Meksika Milli Takımı mı bu?

Kanlı kültür savaşının son cephesi kadın milli voleybol takımı etrafında açıldı. Bu vesileyle bir kere daha vurgulayalım: Kadınlar vardır! LGBTİ+ bireyler ve kimlikler vardır! Translar vardır! Başkasına kendi kimliğini dayatmak hem saçmalık hem zulümdür.

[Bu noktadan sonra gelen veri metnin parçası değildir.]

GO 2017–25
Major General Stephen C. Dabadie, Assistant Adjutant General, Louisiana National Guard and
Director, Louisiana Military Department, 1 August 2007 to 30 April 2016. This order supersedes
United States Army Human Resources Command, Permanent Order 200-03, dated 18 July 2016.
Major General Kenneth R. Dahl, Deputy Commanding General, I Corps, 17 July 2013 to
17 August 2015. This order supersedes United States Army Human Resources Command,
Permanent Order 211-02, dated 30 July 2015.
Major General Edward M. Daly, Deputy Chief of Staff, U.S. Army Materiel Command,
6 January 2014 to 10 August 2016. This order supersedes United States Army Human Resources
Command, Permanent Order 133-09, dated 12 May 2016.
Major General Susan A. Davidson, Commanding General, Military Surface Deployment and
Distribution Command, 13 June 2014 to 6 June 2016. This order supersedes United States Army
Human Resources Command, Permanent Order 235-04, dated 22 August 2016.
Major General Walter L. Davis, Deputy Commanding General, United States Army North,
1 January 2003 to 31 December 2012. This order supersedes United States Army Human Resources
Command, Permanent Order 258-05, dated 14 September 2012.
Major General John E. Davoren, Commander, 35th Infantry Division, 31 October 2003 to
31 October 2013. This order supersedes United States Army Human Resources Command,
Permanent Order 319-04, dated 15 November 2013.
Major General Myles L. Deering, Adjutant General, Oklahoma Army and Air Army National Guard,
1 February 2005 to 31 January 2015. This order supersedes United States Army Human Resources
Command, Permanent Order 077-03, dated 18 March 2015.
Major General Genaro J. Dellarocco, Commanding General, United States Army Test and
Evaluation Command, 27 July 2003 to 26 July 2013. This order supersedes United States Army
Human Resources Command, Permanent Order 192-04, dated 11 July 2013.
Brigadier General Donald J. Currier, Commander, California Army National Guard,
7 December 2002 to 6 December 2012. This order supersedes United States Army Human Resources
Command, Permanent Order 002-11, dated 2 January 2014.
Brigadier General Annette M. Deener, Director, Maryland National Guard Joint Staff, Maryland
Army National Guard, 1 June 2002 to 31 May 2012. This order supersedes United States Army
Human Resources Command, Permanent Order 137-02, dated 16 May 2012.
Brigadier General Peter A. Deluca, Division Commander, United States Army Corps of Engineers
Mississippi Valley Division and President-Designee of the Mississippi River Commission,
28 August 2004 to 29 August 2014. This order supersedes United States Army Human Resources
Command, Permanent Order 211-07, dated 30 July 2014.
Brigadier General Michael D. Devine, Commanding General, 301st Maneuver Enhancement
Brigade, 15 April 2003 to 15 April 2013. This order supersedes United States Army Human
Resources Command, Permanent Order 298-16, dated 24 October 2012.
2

Türkiye’deki kanlı kültür savaşının son cephesi kadın milli voleybol takımı etrafında açıldı. Medya ve sosyal medya bu cephenin çeşitli noktalarında çılgınca kapışmakta. Seçim kazanmış AKP ve müttefiklerinin ülkeyi tutuculaştırma pratikleri açısından küçümsenmeyecek bir konudan söz ediyorum. Bunun farkındayım. Önemli bir konu yani bu.

Öte yandan, bundan daha önce alkollü içki fiyatları hem enflasyon hem de enflasyondan bile önce başlatılan akıl almaz vergi yükü üzerinden çılgınca yükselir, İstanbul Valiliği zücaciye dükkânına girmiş filin parmak ucunda yürüyüp kendini belli etmeme çabasıyla her tür açık alanda içki kullanımını yasaklamaya çalışırken, kültür savaşı alınacak tepeyi önümüze koyuyor: Alkol mü diyeceğiz, içki mi? Alkol tüketimi sinsice ve adım adım yasaklanır, aynı sırada uyuşturucu madde kullanımı korkutucu boyutlara ulaşırken, laiklerle dindarlar bir amansız mücadele içinde kullanılacak sözcüğü belirlemeye çalışıyorlar.

Kadın voleybol takımının başarısı da, yine böyle geniş bir cephenin bir müstahkem mevkii ya da muharebenin sathı (yüzeyi) değil de, bir hattı (çizgisi) aslında. Fakat o tümsek ya da hat cephenin tamamıymış muamelesi görüyor. O zaman İstanbul Sözleşmesi, nafaka meselesi, el ele ilerleyen büyük aile ve LGBTİ+ karşıtlığı siyaseti görünmez oluyor. Voleybolcuların kıyafetinden Ebrar’ın eşcinselliğine ve dahi sosyal medyadaki Abdülhamid ismini taşıyan profile “boş yapma” demesi üzerinden, “haşa huzurdan, atamız canımız olmazsa olmazımız, milletimizin banisi, en ve de hakiki son Osmanlı Abdülhamid Han Hazretleri’ne hakaret mi etti o?!” kıyametlerine kadar çeşitli hop oturup hop kalkmalarla karşılaşıyoruz.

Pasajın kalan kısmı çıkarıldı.